Begitu pintu itu tertutup, Birru menghela napas panjang. Pandangannya turun pada jok penumpang. Aroma parfum Jennar yang tipis masih tertinggal, manis, tidak memaksa tapi menempel.

“Sial,” umpatnya lebih pada perasaan aneh yang semakin mendesak di dada.

Pria berusia dua puluhan itu menekan pedal gas lagi, tapi hatinya seakan tertinggal di depan pagar rumah Jennar.

Sementara itu di ruang keluarga yang televisinya menyala, Ghea hampir melompat dari sofa saat mendengar pintu ruang tamu dibuka.

“Itu pasti Mbak Jennar pulang!” serunya bersemangat.

Jennar yang muncul dari lorong ruang tamu, hanya melirik singkat. Pengalaman mengajarinya kalau semakin besar senyum Ghea, semakin besar kemungkinan ada permintaan menyusul.

“Ghea, Mbak mandi dulu, ya,” ucap Jennar, lebih mirip peringatan daripada permohonan.
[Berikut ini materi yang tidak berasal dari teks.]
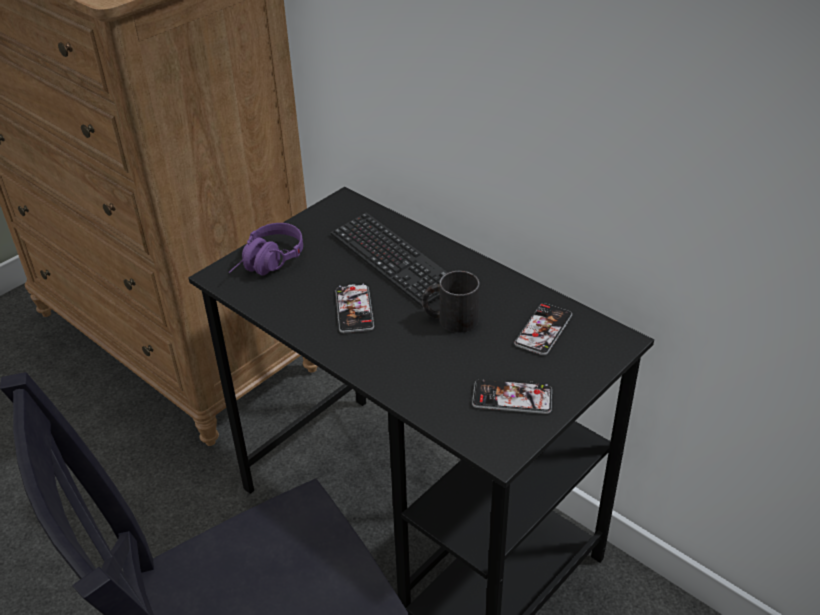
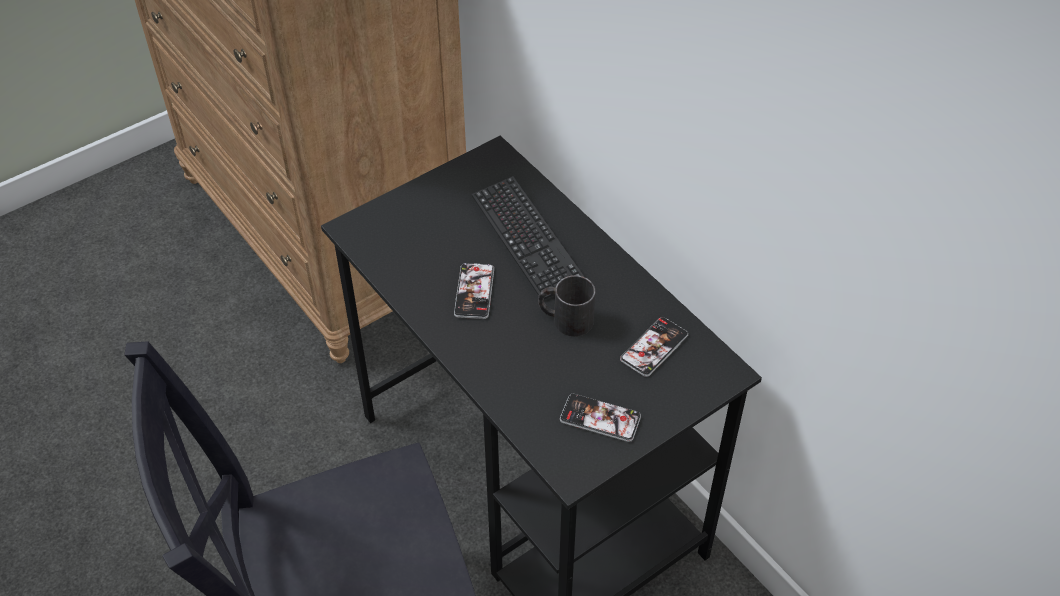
camera: 10 degrees right, 10 degrees up
purple headphones [229,223,303,275] -> none

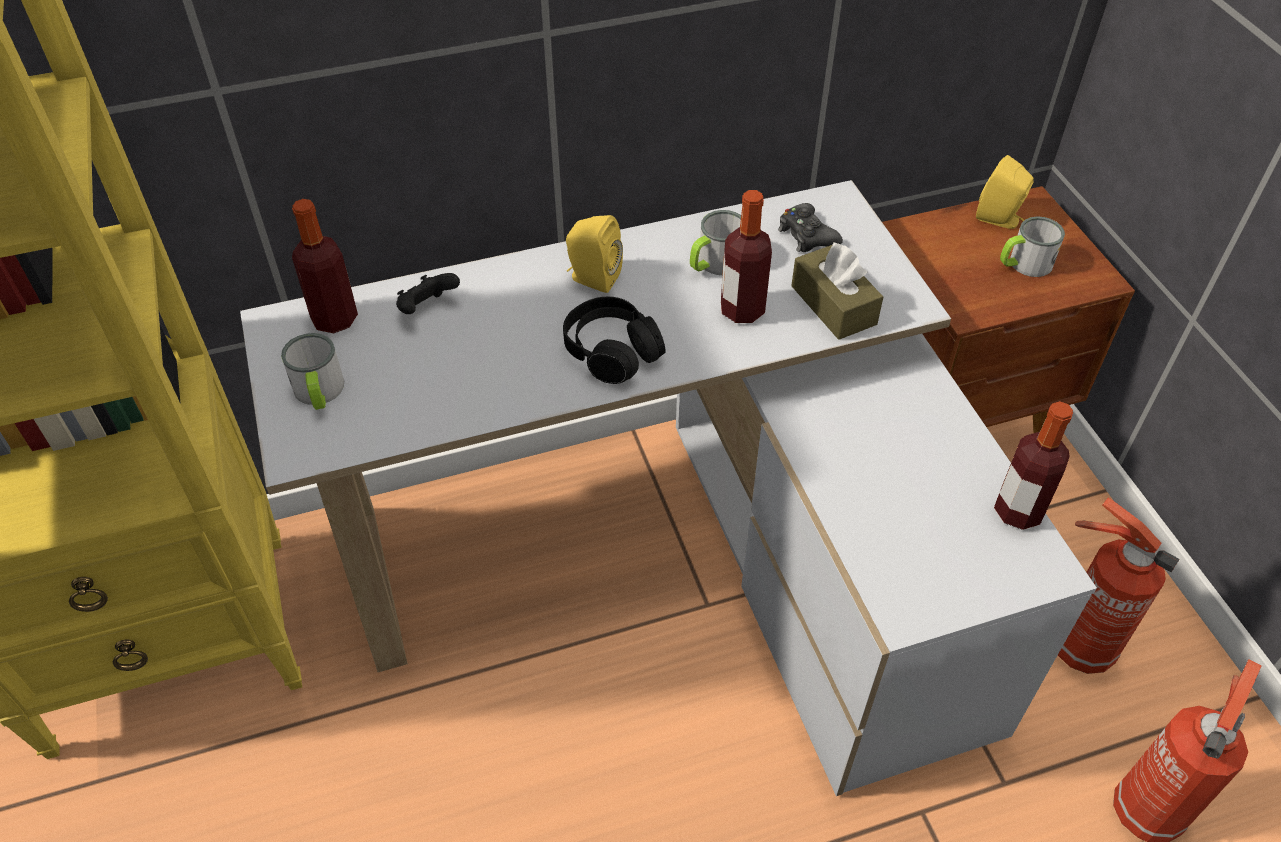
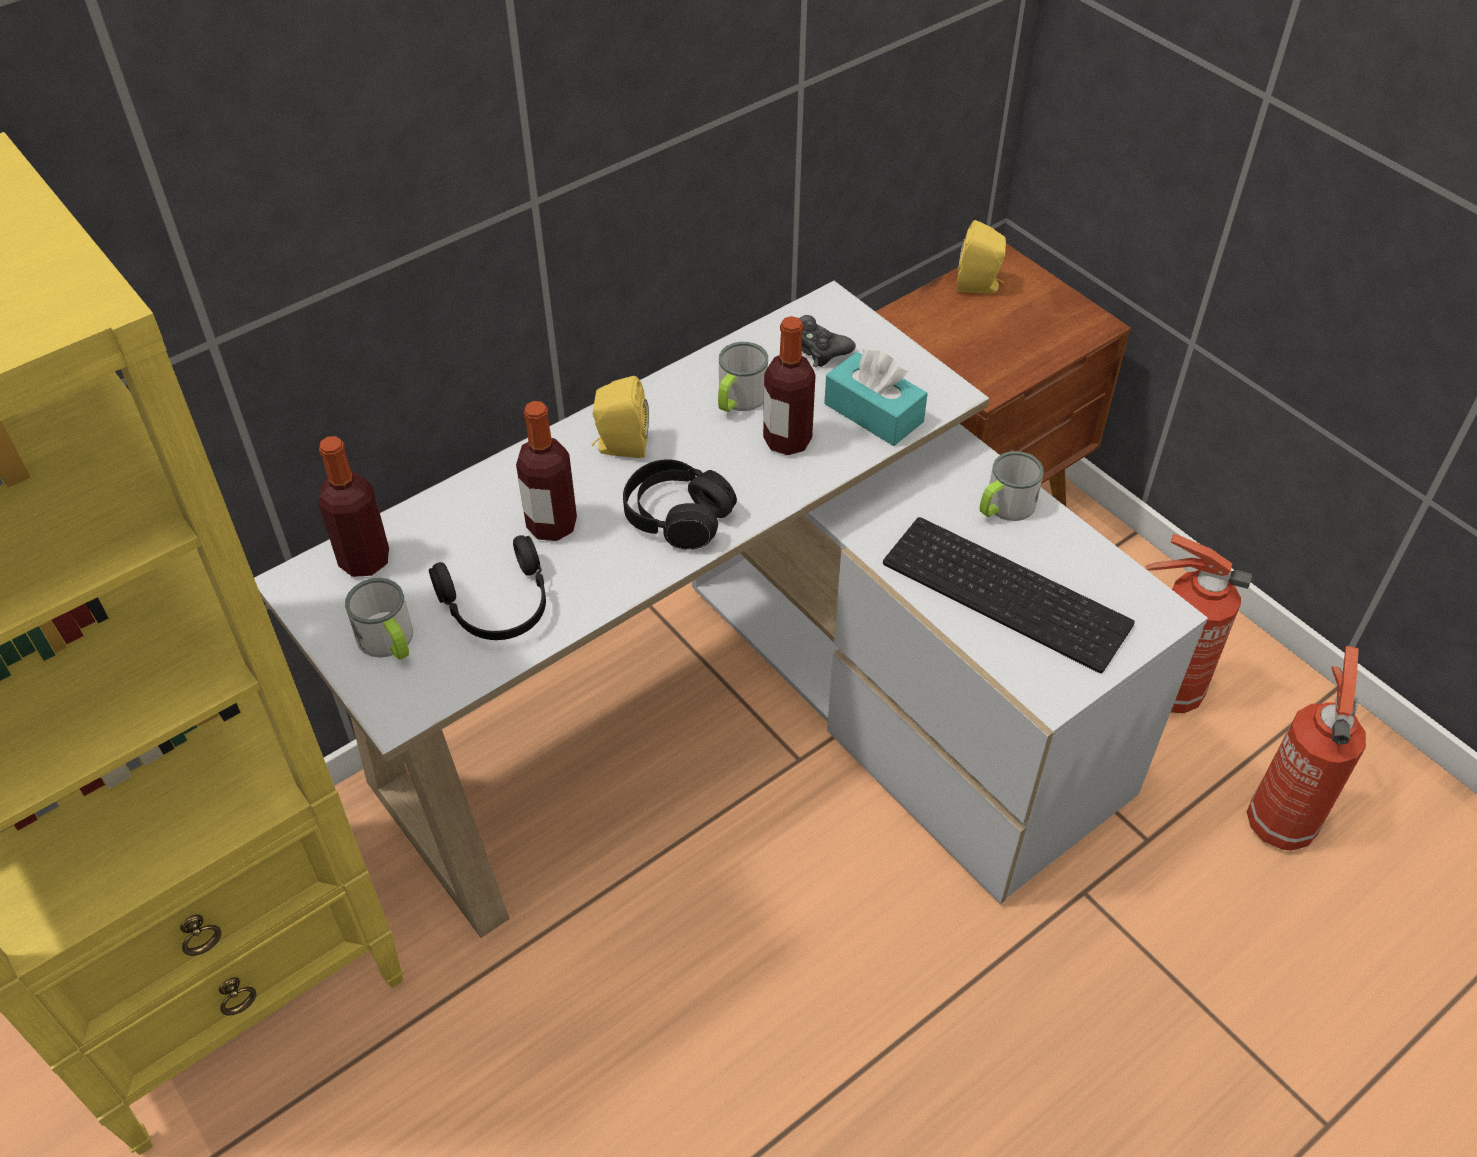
camera: 20 degrees left, 0 degrees up
black game controller [396,273,460,314] -> none
brown tissue box [791,242,883,340] -> turquoise tissue box [824,350,928,446]
bottle [994,401,1073,530] -> bottle moved to [516,401,577,541]
mug [1000,216,1065,277] -> mug moved to [979,451,1044,521]
none -> black headphones [429,535,546,640]
none -> keyboard [883,517,1135,673]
Tidak sampai tiga detik, suara Priska, ibunya, melengking dari arah dapur.

“Baguuus! Anak perawan pertama Mama baru pulang? Tidur di mana kamu?!” Ia berjalan mendekat sambil membawa mangkuk bubur kacang hijau, yang langsung disodorkan ke Ghea.

Jennar berbalik, menghadap sang ibu. “Aku tidur di tempat Alexa, Ma. Maaf nggak ngabarin, HP lowbat semalam.”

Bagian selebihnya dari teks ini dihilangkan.